It was partly his music, but it was mainly that he looked like an angel with his pale blonde hair, his porcelain skin, and his light amber eyes. When he burst onto the rock and roll / blues scene in the early 1970s, John Dawson Winter III (Johnny Winter) often dressed in Renaissance-inflected loose, flowing shirts and shiny slacks along with elegant platform shoes -- he could have stepped off the canvas painted by Botticelli, Tintoretto, Caravaggio, or other Italian Renaissance artist. His younger brother, Edgar, was also an albino and a musician. Edgar, however, was not beautiful, nor was he the least bit angelic, despite the fact that he adorned himself with chunky women's necklaces and you had to wonder who came first - Edgar Winter or David Bowie. I remained unmoved by Ziggy Stardust and the Spiders from Mars. However, when it came to Johnny Winter, I was utterly transfixed.

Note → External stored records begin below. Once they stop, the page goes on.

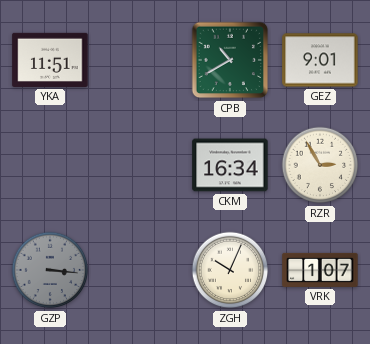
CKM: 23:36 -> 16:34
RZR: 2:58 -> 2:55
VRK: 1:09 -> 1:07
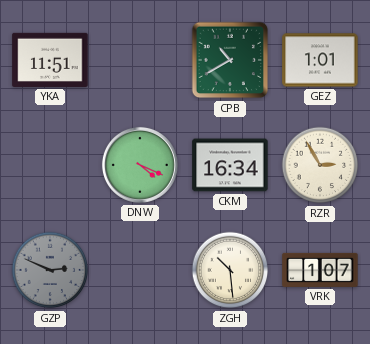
GEZ: 9:01 -> 1:01
DNW: none -> 4:19
GZP: 3:16 -> 2:49
ZGH: 10:04 -> 10:29
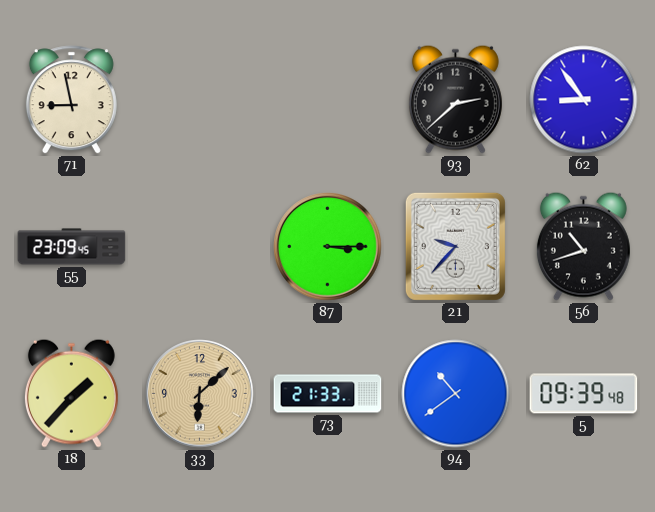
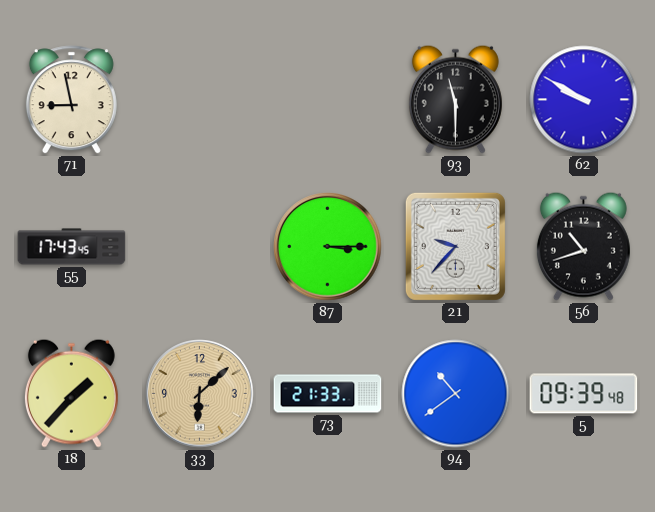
93: 2:38 -> 11:30
62: 8:54 -> 9:50
55: 23:09 -> 17:43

I loved Johnny Winter's music because it was so expressive, although I did not even
like the blues. His slide guitar work was mesmerizing, especially when I
could watch him perform at a concert recorded for television. I liked
it also that Johnny Winter was a man of few words; he spoke through his
costuming and also through his music. When Johnny Winter died, he was no
longer beautiful in the same way that he had been when he was in his
20s and 30s. Years of heroin addiction will do that to you. However,
there was still something in his stage presence that pulled in the
ineffable, and at 70, he had the same heart-stopping phrasing and his
voice the same forceful growl; a sound utterly at odds with his frail,
often other-worldly appearance. He was still an angel, albeit one whose
appearance tugged your heartstrings because he still did what angels
did, which was to be in touch with the divine, and bring the music of
the spheres to our own mortal coils.